Words from Dic(tionary)

dictionary with letter A

Akimbo: (adv) with limbs flung out widely or haphazardly. e.g.: she fell on the ice, arms and legs akimbo

It happens from time to time.

I think it’s because some people come into a motel room and use the shower for oil treatments, hair coloring or perhaps they have particularly slippery shampoos or conditioners. I’m not sure.

But you will occasionally come across a porcelain surface in a shower stall that is so slippery that you will suddenly find yourself sliding in every direction as you grope for the wall, only to discover that these tiles are equally as slippery–lending itself to the possibility of an uncontrolled sprawl.

The danger here is simple. If you try to correct your tumble too quickly, you actually increase the possibility of ending up akimbo, with parts of your legs and arms broken in the process. After all, usually people don’t really get hurt during a fall. Most of the time we suffer the damage by attempting to correct the spill–inaccurately.

This happened to me recently in one of those shower situations, as I began to slide in four different directions, incapable of handling more than two. My blood pressure shot up, fear gripped my soul and I had the instinct to try to rectify my situation quickly.

But I didn’t.

Instead, I allowed myself to slide to a position where I ceased to fall uncontrollably. I froze for a moment, regaining my wits, and then found a way to simply lean back and land with a safe bounce on my ass.

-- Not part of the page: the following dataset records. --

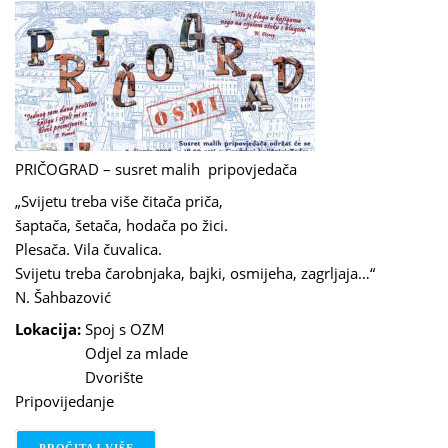
PRIČOGRAD – susret malih pripovjedača
„Svijetu treba više čitača priča,
šaptača, šetača, hodača po žici.
Plesača. Vila čuvalica.
Svijetu treba čarobnjaka, bajki, osmijeha, zagrljaja…“
N. Šahbazović
Lokacija:
Spoj s OZM
Odjel za mlade
Dvorište
Pripovijedanje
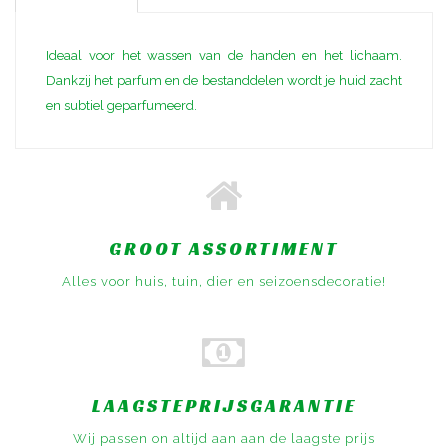
Ideaal voor het wassen van de handen en het lichaam.
Dankzij het parfum en de bestanddelen wordt je huid zacht
en subtiel geparfumeerd.
GROOT ASSORTIMENT
Alles voor huis, tuin, dier en seizoensdecoratie!
LAAGSTEPRIJSGARANTIE
Wij passen on altijd aan aan de laagste prijs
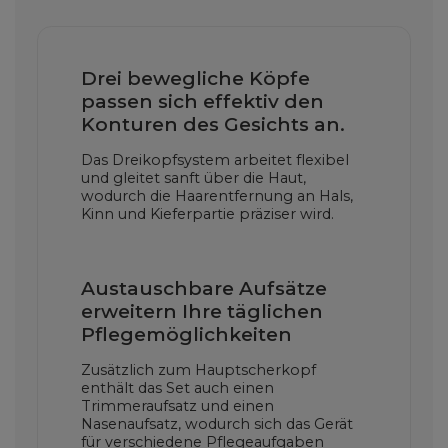
Drei bewegliche Köpfe
passen sich effektiv den
Konturen des Gesichts an.
Das Dreikopfsystem arbeitet flexibel
und gleitet sanft über die Haut,
wodurch die Haarentfernung an Hals,
Kinn und Kieferpartie präziser wird.
Austauschbare Aufsätze
erweitern Ihre täglichen
Pflegemöglichkeiten
Zusätzlich zum Hauptscherkopf
enthält das Set auch einen
Trimmeraufsatz und einen
Nasenaufsatz, wodurch sich das Gerät
für verschiedene Pflegeaufgaben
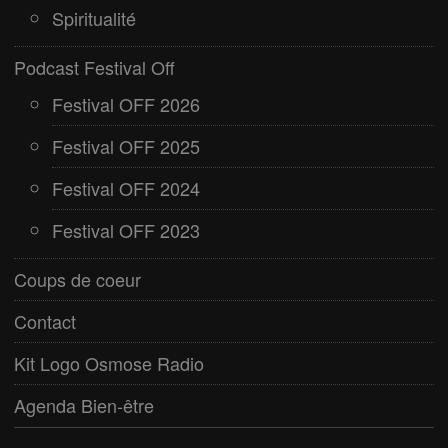
Spiritualité
Podcast Festival Off
Festival OFF 2026
Festival OFF 2025
Festival OFF 2024
Festival OFF 2023
Coups de coeur
Contact
Kit Logo Osmose Radio
Agenda Bien-être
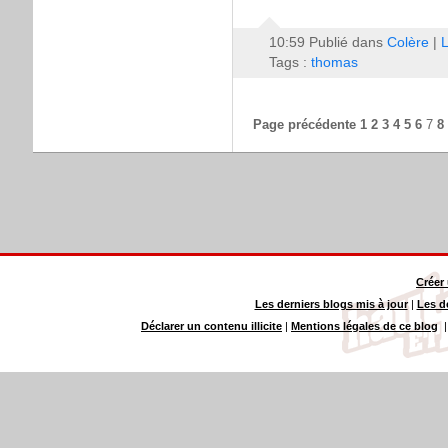
10:59 Publié dans
Colère
|
L
Tags :
thomas
Page précédente
1
2
3
4
5
6
7
8
Créer
Les derniers blogs mis à jour
|
Les d
Déclarer un contenu illicite
|
Mentions légales de ce blog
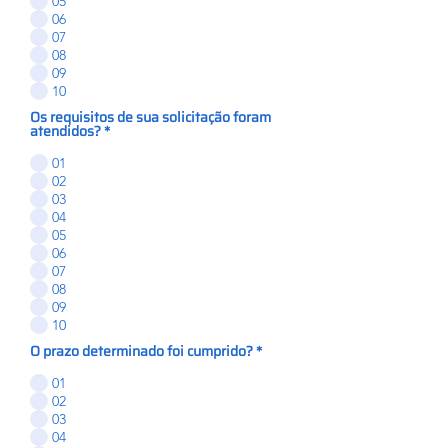
05
06
07
08
09
10
Os requisitos de sua solicitação foram
atendidos?
*
01
02
03
04
05
06
07
08
09
10
O prazo determinado foi cumprido?
*
01
02
03
04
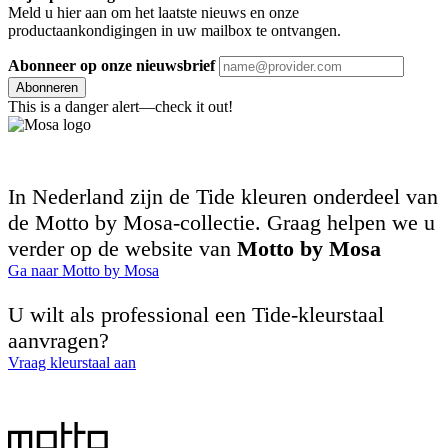
Meld u hier aan om het laatste nieuws en onze
productaankondigingen in uw mailbox te ontvangen.
Abonneer op onze nieuwsbrief
Abonneren
This is a danger alert—check it out!
In Nederland zijn de Tide kleuren onderdeel van
de Motto by Mosa-collectie. Graag helpen we u
verder op de website van
Motto by Mosa
Ga naar Motto by Mosa
U wilt als professional een Tide-kleurstaal
aanvragen?
Vraag kleurstaal aan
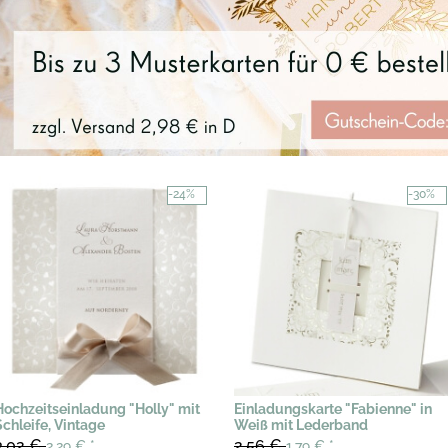
-24%
-30%
Hochzeitseinladung "Holly" mit
Einladungskarte "Fabienne" in
Schleife, Vintage
Weiß mit Lederband
3,02 €
2,56 €
2,29 €
*
1,79 €
*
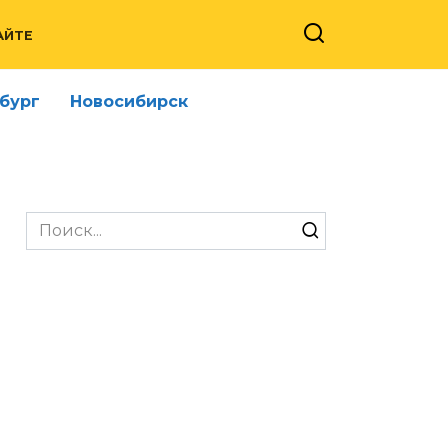
АЙТЕ
бург
Новосибирск
Search
for:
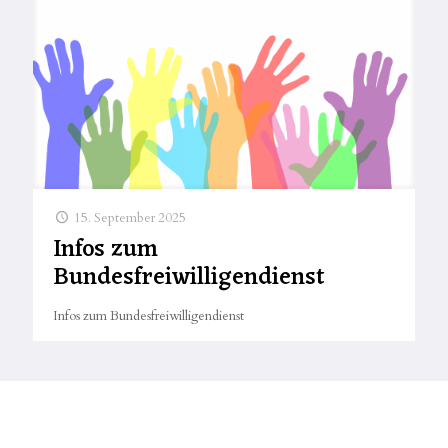
15. September 2025
Infos zum
Bundesfreiwilligendienst
Infos zum Bundesfreiwilligendienst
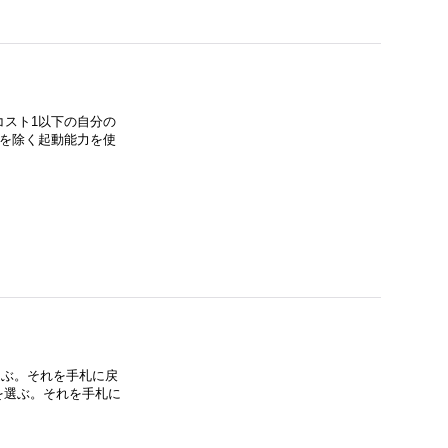
コスト1以下の自分の
化を除く起動能力を使
選ぶ。それを手札に戻
を選ぶ。それを手札に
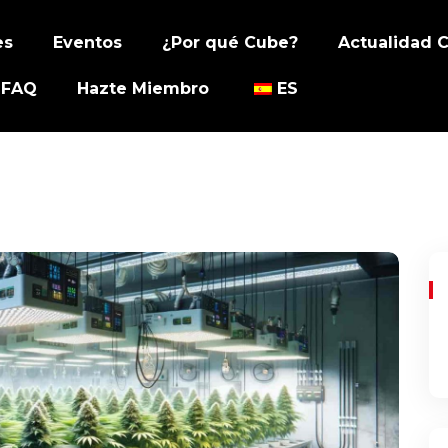
es
Eventos
¿Por qué Cube?
Actualidad 
FAQ
Hazte Miembro
ES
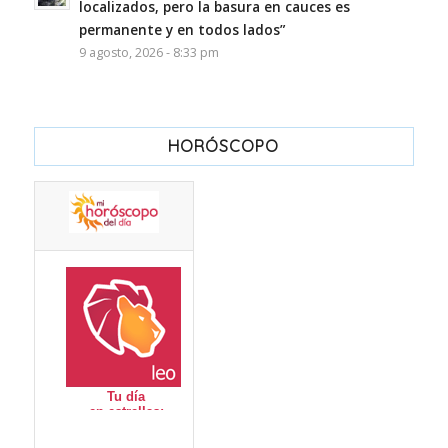
localizados, pero la basura en cauces es
permanente y en todos lados”
9 agosto, 2026 - 8:33 pm
HORÓSCOPO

It was beautiful. It was wonderful. It was controlled. It was creative. It kept me from asking parts of my body that were not suited towards weird angles to restructure their joints and ligaments.

Because even though I may never use the word “akimbo” ever again, I do understand that arms and legs were never meant to be asses.

The ass learned a long time ago that it has a calling in a crisis–to handle all the crap.